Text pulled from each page
··········
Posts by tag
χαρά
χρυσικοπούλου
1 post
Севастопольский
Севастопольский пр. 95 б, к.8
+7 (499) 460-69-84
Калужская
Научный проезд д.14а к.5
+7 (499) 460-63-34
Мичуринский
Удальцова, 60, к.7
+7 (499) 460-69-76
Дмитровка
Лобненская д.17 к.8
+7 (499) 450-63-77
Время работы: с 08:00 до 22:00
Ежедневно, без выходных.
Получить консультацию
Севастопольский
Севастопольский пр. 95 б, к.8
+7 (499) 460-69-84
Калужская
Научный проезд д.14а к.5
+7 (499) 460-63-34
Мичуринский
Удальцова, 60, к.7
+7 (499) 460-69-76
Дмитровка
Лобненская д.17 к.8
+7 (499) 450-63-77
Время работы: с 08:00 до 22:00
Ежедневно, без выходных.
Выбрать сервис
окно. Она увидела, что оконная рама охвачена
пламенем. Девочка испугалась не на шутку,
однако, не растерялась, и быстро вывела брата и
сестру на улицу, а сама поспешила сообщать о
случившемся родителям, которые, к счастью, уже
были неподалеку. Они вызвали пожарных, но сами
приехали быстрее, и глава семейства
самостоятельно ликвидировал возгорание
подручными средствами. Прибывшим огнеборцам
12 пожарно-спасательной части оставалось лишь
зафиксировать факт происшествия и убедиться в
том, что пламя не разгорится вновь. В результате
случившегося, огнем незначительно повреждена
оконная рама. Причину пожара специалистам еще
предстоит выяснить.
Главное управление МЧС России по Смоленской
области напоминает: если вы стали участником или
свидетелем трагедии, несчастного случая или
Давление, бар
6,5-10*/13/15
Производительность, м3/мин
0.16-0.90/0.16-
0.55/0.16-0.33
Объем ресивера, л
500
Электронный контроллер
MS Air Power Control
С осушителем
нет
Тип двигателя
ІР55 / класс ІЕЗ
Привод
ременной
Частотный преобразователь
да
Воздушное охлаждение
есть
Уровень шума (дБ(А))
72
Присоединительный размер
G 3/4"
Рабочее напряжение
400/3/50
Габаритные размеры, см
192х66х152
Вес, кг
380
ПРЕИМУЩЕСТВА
··········
- DIRECTIONS FOR THIS TASK
Copy every row above word for word, keeping each line in its original order and form.

- SOLUTION TO THIS EXERCISE
Posts by tag
χαρά
χρυσικοπούλου
1 post
Севастопольский
Севастопольский пр. 95 б, к.8
+7 (499) 460-69-84
Калужская
Научный проезд д.14а к.5
+7 (499) 460-63-34
Мичуринский
Удальцова, 60, к.7
+7 (499) 460-69-76
Дмитровка
Лобненская д.17 к.8
+7 (499) 450-63-77
Время работы: с 08:00 до 22:00
Ежедневно, без выходных.
Получить консультацию
Севастопольский
Севастопольский пр. 95 б, к.8
+7 (499) 460-69-84
Калужская
Научный проезд д.14а к.5
+7 (499) 460-63-34
Мичуринский
Удальцова, 60, к.7
+7 (499) 460-69-76
Дмитровка
Лобненская д.17 к.8
+7 (499) 450-63-77
Время работы: с 08:00 до 22:00
Ежедневно, без выходных.
Выбрать сервис
окно. Она увидела, что оконная рама охвачена
пламенем. Девочка испугалась не на шутку,
однако, не растерялась, и быстро вывела брата и
сестру на улицу, а сама поспешила сообщать о
случившемся родителям, которые, к счастью, уже
были неподалеку. Они вызвали пожарных, но сами
приехали быстрее, и глава семейства
самостоятельно ликвидировал возгорание
подручными средствами. Прибывшим огнеборцам
12 пожарно-спасательной части оставалось лишь
зафиксировать факт происшествия и убедиться в
том, что пламя не разгорится вновь. В результате
случившегося, огнем незначительно повреждена
оконная рама. Причину пожара специалистам еще
предстоит выяснить.
Главное управление МЧС России по Смоленской
области напоминает: если вы стали участником или
свидетелем трагедии, несчастного случая или
Давление, бар
6,5-10*/13/15
Производительность, м3/мин
0.16-0.90/0.16-
0.55/0.16-0.33
Объем ресивера, л
500
Электронный контроллер
MS Air Power Control
С осушителем
нет
Тип двигателя
ІР55 / класс ІЕЗ
Привод
ременной
Частотный преобразователь
да
Воздушное охлаждение
есть
Уровень шума (дБ(А))
72
Присоединительный размер
G 3/4"
Рабочее напряжение
400/3/50
Габаритные размеры, см
192х66х152
Вес, кг
380
ПРЕИМУЩЕСТВА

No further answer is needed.